One expression touches every element. This isn't just shorter than a loop — for big data it's dramatically faster, because NumPy pushes the work down into optimised C instead of stepping through Python one item at a time. "Don't write the loop; express the operation" is the core data-science instinct, and NumPy is where you learn it.

🐘 PHP: There's no real PHP equivalent. In PHP you'd foreach over the array applying tax to each element, or reach for array_map. NumPy makes prices * 1.15 mean "every price, taxed" — the loop is implied and runs at machine speed. This is a genuinely new way of thinking, and it's the foundation of everything that follows.

Boolean masks — filtering by condition

Compare an array to a value and you get back an array of True/False — a "mask." Feed that mask back in as an index and you get only the matching elements. This is the ancestor of pandas filtering, so it's worth a careful look.

prices = np.array([10, 25, 40, 8, 100])

mask = prices >= 40          # [False False  True False  True]
big  = prices[mask]          # [ 40 100]

# usually written in one line:
big = prices[prices >= 40]   # [ 40 100]

# combine conditions with & and | (wrap each in parentheses!)
mid = prices[(prices >= 10) & (prices < 100)]   # [10 25 40]

Read prices[prices >= 40] as "the prices where price is at least 40." Note the operators are & and | (not and/or) for array masks, and each condition must be parenthesised — forgetting those parentheses is the classic NumPy/pandas gotcha you'll hit exactly once.

2-D arrays and axes

Real data is a grid — rows and columns — so arrays go 2-D. The new idea is the axis: axis=0 runs down columns, axis=1 runs across rows.

grid = np.array([
    [1200, 1800, 1500],   # North: Jan, Feb, Mar
    [ 900, 1100, 1300],   # South
])

grid.sum()              # 7800  -> everything
grid.sum(axis=0)        # [2100 2900 2800]  -> total per month (down columns)
grid.sum(axis=1)        # [4500 3300]       -> total per region (across rows)
grid[0]                 # first row  -> North's three months
grid[:, 1]              # all rows, column 1  -> every region's Feb

That axis concept carries straight into pandas, where axis=0 means "down the rows" and axis=1 means "across the columns." Getting comfortable with it now pays off immediately.

Quarter in Arrays

Goal: do a full mini-analysis of a region×month sales grid using nothing but NumPy — so you feel the power before pandas hands you the convenience.

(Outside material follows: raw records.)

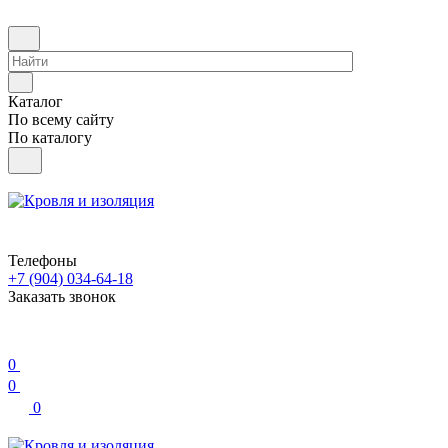
Каталог
По всему сайту
По каталогу
Телефоны
+7 (904) 034-64-18
Заказать звонок
0
0
0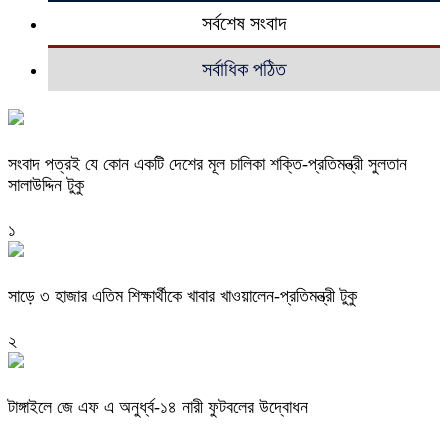
সর্বশেষ সংবাদ
সর্বাধিক পঠিত
সংবাদ পত্রই যে কোন একটি দেশের মূল চালিকা শক্তি-প্রতিমন্ত্রী সুলতান
সালাউদ্দিন টুকু
১
সাড়ে ৩ হাজার এতিম শিক্ষার্থীকে খাবার খাওয়ালেন-প্রতিমন্ত্রী টুকু
২
টাঙ্গাইলে জে এফ এ অনুর্ধ্ব-১৪ নারী ফুটবলের উদ্বোধন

  1. Build the data and labels:
    import numpy as np
    regions = np.array(["North", "South", "East"])
    sales = np.array([
        [1200, 1800, 1500],
        [ 900, 1100, 1300],
        [2000, 1700, 2200],
    ])
  2. Per-region totals and the best region:
    region_totals = sales.sum(axis=1)        # [4500 3300 5900]
    best = regions[region_totals.argmax()]   # 'East'
  3. Apply a 10% target uplift to the whole grid at once: target = sales * 1.10
  4. Flag the standout months (above 1800) with a mask: hot = sales[sales > 1800]

argmax() gave you the position of the biggest total, which you used to index back into regions — a pattern you'll reuse forever ("which label had the highest value?"). No loops anywhere.

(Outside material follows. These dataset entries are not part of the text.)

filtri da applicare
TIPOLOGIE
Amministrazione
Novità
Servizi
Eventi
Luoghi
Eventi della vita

You can create arrays, do vectorised maths on whole columns, filter with boolean masks, and reduce 2-D data along an axis. That's the NumPy mental model — and it's 80% of what makes pandas click in the next chapter.
Compute each region's share of total sales as a percentage, in one vectorised line: share = region_totals / region_totals.sum() * 100. No loop, no intermediate variables beyond what you have. Then round it with np.round(share, 1). Feel how you just described a calculation over the entire dataset as a single sentence — that's the array mindset locking in.